Carlin, speaking at a July 13 press briefing hosted by the U.S.-Korea Institute at Johns Hopkins University, said that the new position, which called only for denuclearization of the Korean peninsula, is more practical and “clearly and very deliberately” lays out a definition of denuclearization similar to North Korea’s position in the 1990s, when the two Koreas signed a joint denuclearization agreement for the Korean peninsula.
And what was the *immediate* US response to this?
Yet, just hours after Pyongyang’s statement, the U.S. Treasury Department imposed financial sanctions on North Korean leader Kim Jong Un and several senior officials because of human rights violations. This was the first time that the United States directly targeted the North Korean leader.
Adam Szubin, acting undersecretary of the treasury for terrorism and financial intelligence, said that action was taken to highlight Washington’s “condemnation of this regime’s abuses and our determination to see them stopped.”
The sanctions imposed by the United States are a “dialogue killer,” said Joseph DeThomas, a former U.S. deputy assistant secretary of state for nonproliferation, at the July 13 press briefing. Sanctioning Kim was a “major step” because states do not take lightly such a decision against a foreign leader, and it is unlikely that he would have been targeted personally if the United States was interested in negotiations at that time, DeThomas said.
The immediate response was to enact “dialogue killer” economic sanctions.
This behaviour has been standard practice for much of the North Korean case during the Bush II and Obama administrations; for example Bush II scuttled an agreement by slapping sanctions on North Korea upon the basis of false allegations of counterfeiting. The North Koreans are hardly paragons of diplomatic virtue, to be sure, but you get no sense of this diplomatic history at all from The New York Times.

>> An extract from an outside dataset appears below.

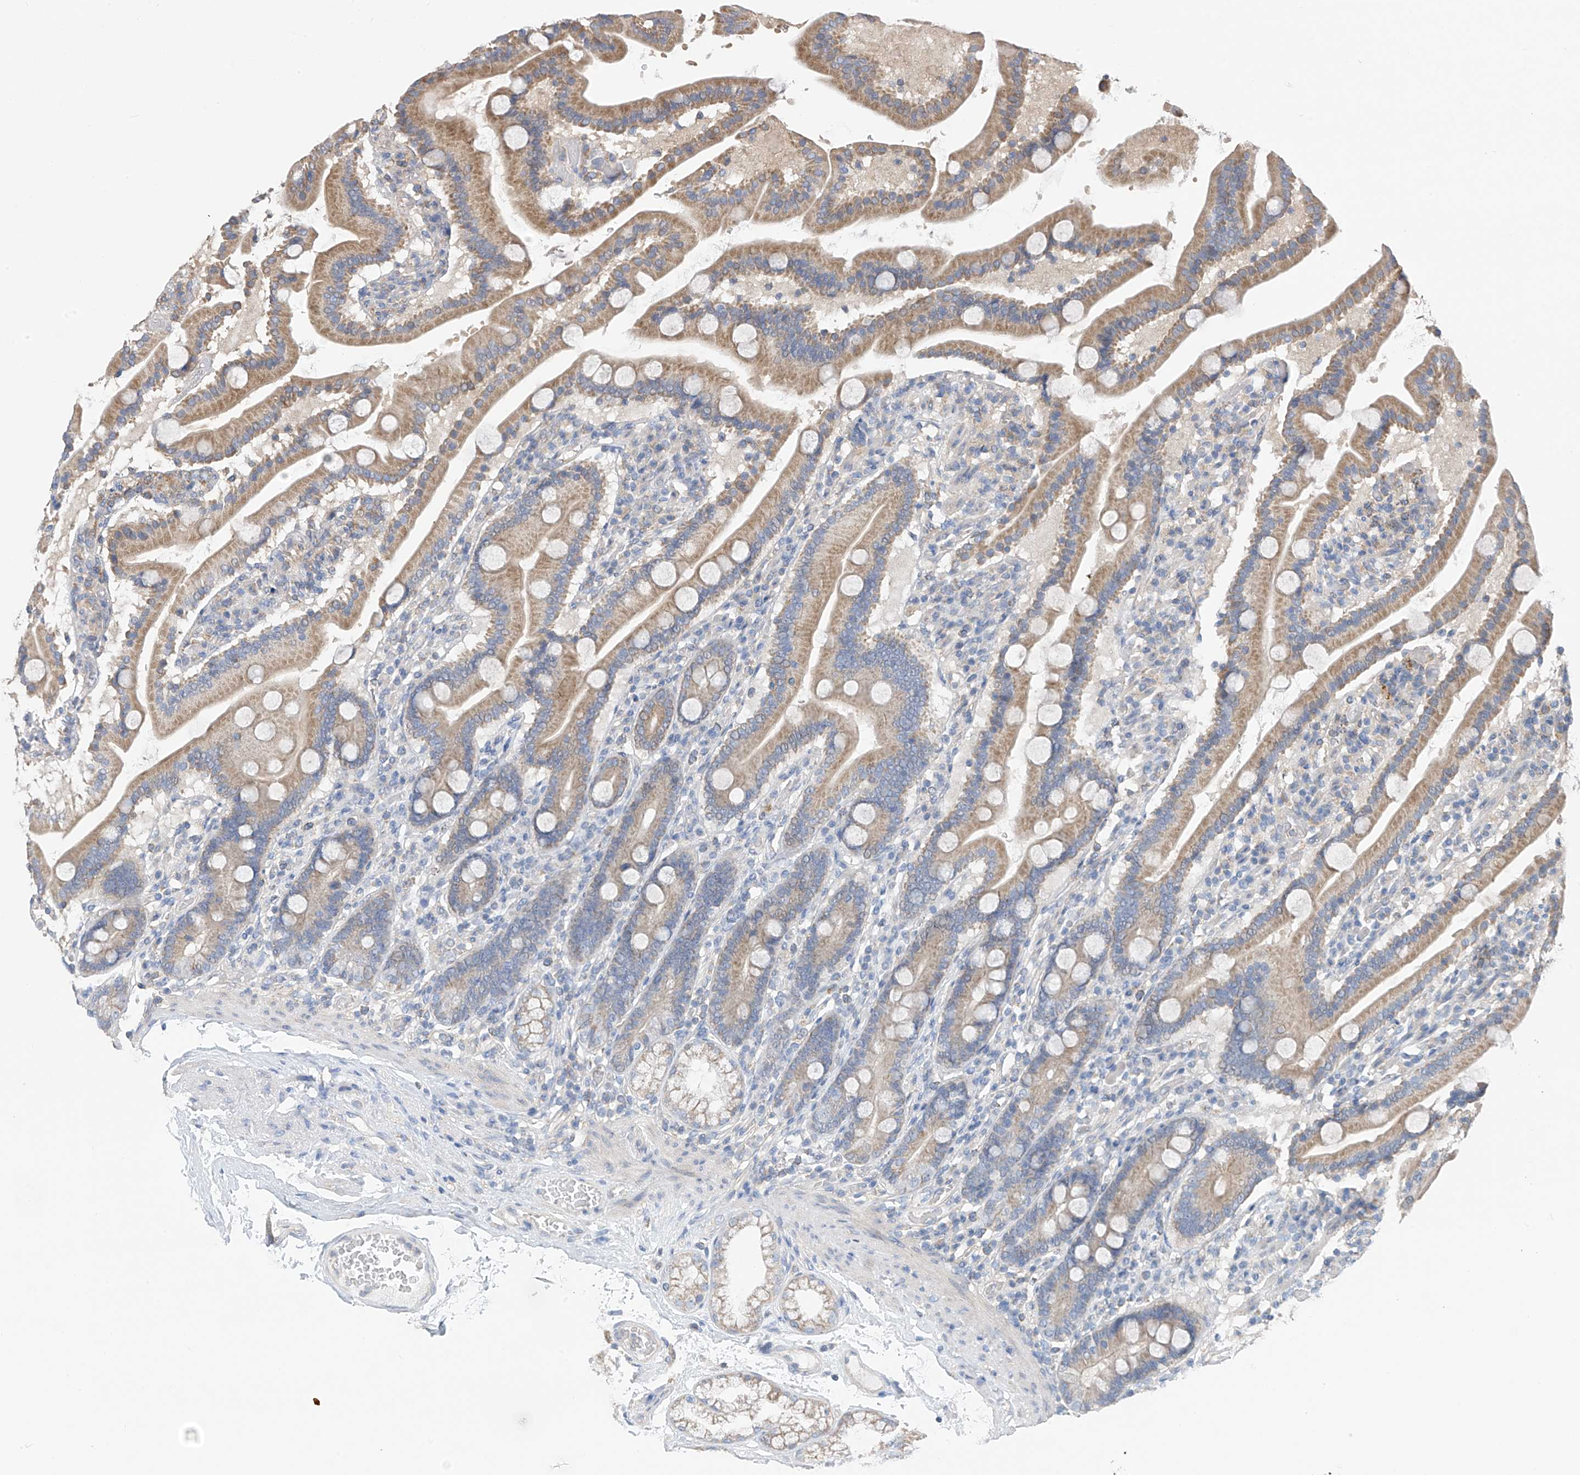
{"staining": {"intensity": "moderate", "quantity": ">75%", "location": "cytoplasmic/membranous"}, "tissue": "duodenum", "cell_type": "Glandular cells", "image_type": "normal", "snomed": [{"axis": "morphology", "description": "Normal tissue, NOS"}, {"axis": "topography", "description": "Duodenum"}], "caption": "Brown immunohistochemical staining in benign human duodenum shows moderate cytoplasmic/membranous staining in approximately >75% of glandular cells.", "gene": "SYN3", "patient": {"sex": "male", "age": 55}}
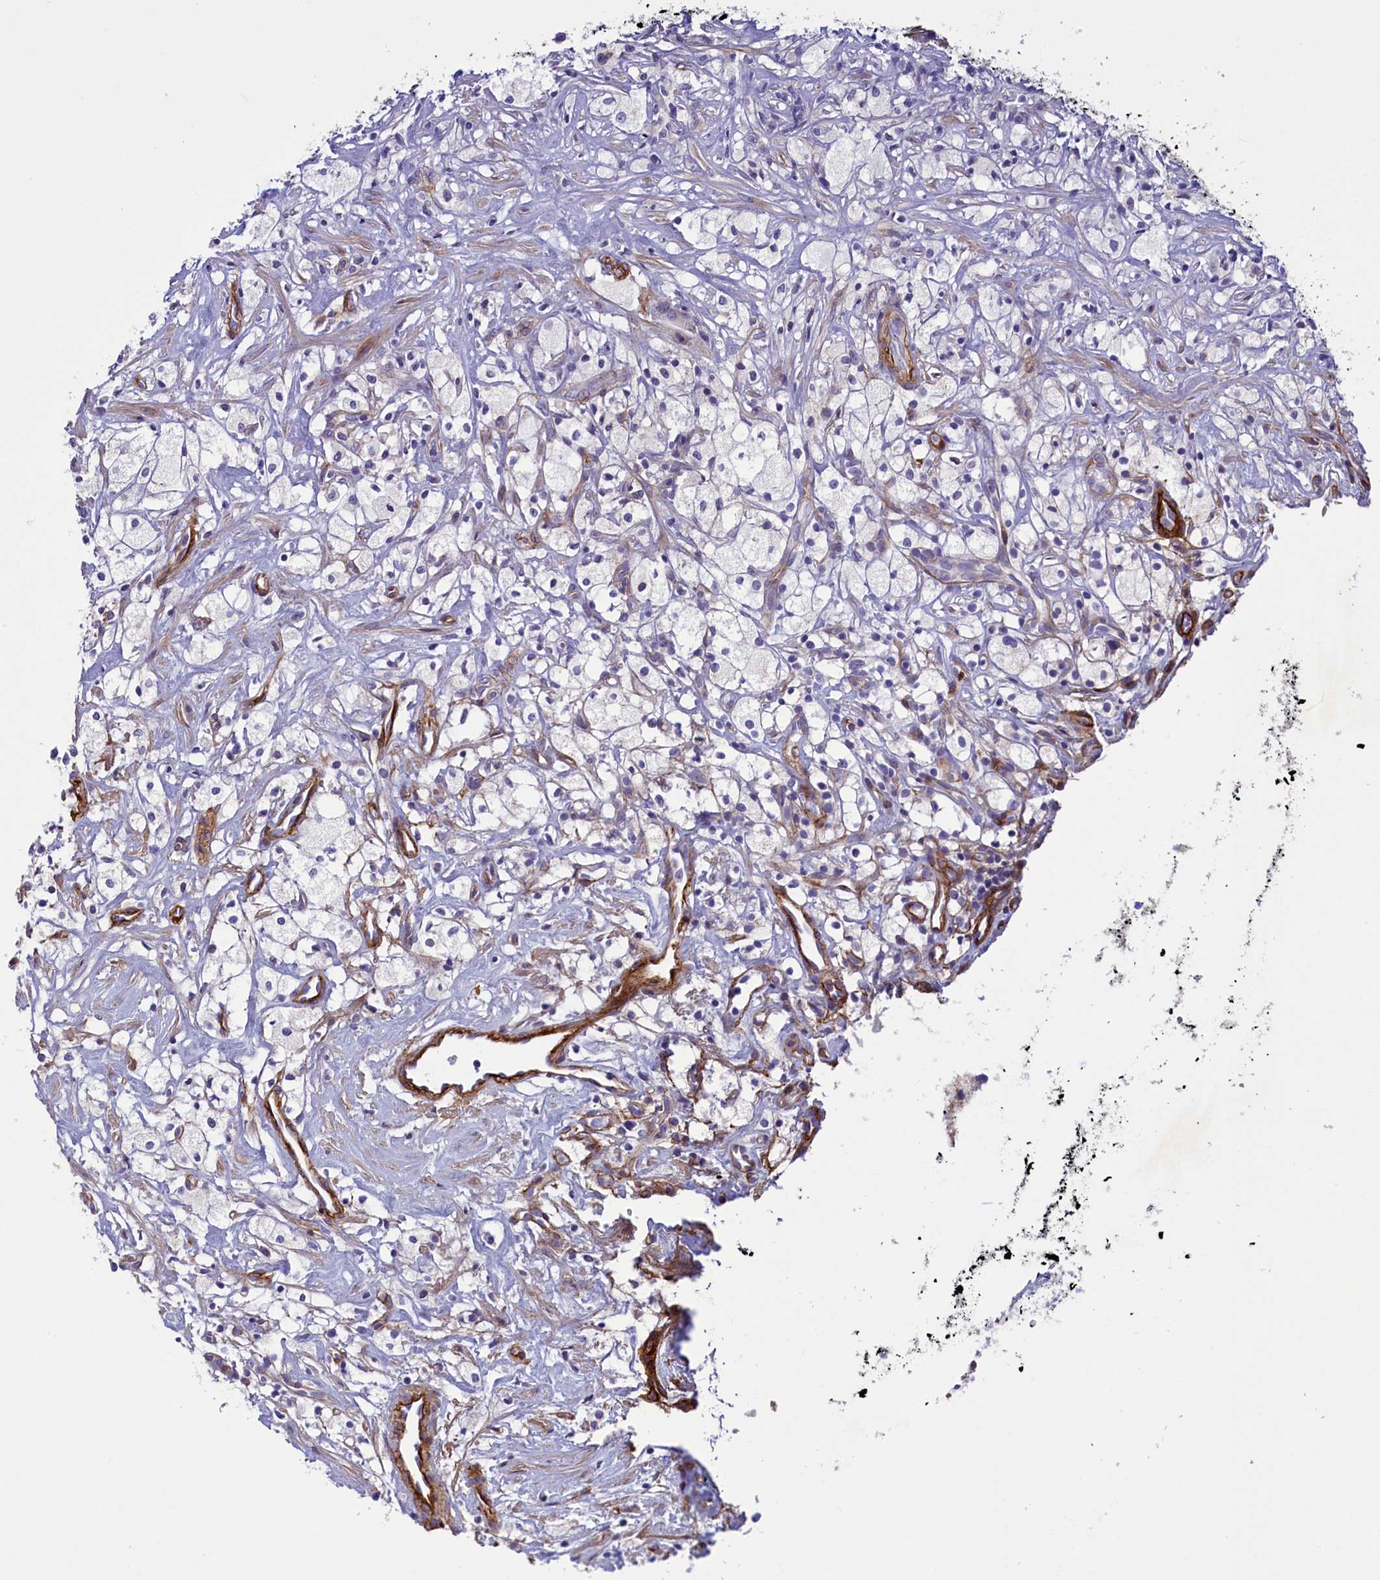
{"staining": {"intensity": "negative", "quantity": "none", "location": "none"}, "tissue": "renal cancer", "cell_type": "Tumor cells", "image_type": "cancer", "snomed": [{"axis": "morphology", "description": "Adenocarcinoma, NOS"}, {"axis": "topography", "description": "Kidney"}], "caption": "There is no significant staining in tumor cells of adenocarcinoma (renal).", "gene": "LOXL1", "patient": {"sex": "male", "age": 59}}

This is a serious omission from a newspaper that bills itself as the newspaper of record.
North Korea’s strategic programmes have been a means to “coercivelly bandwagon” with the US; they were seen as leverage to improve relations with the US. The US, by contrast, has used concerns regarding nonproliferation as a means to pursue a strategy of containment or outright regime change through strangulation.
Perhaps the North has decided that it does not have leverage sufficient, so is ramping up the pressure. Perhaps the North has decided that building a credible strategic deterrent is a price it must pay for its continued existence.
The US responds to every North Korean move with further pressure, so we have a spiral of tit-for-tat.
This is a spiral of escalation that may not have a happy outcome. Perhaps this spiral will continue until the North reaches the precipice of a genuine strategic deterrent, and then serious diplomacy will begin. Such a soft landing is not assured. The more capable they become the more they can demand.
The Iran deal is important here. The IAEA reports that Iran is adhering to its end of the bargain, however the Iranians, or better still Ayatollah Khamenei in particular, don’t think the US is adhering to theirs.
The North is surely watching the Iran case very closely.
The sleepwalk to catastrophe on the Korean peninsula inches that bit forward.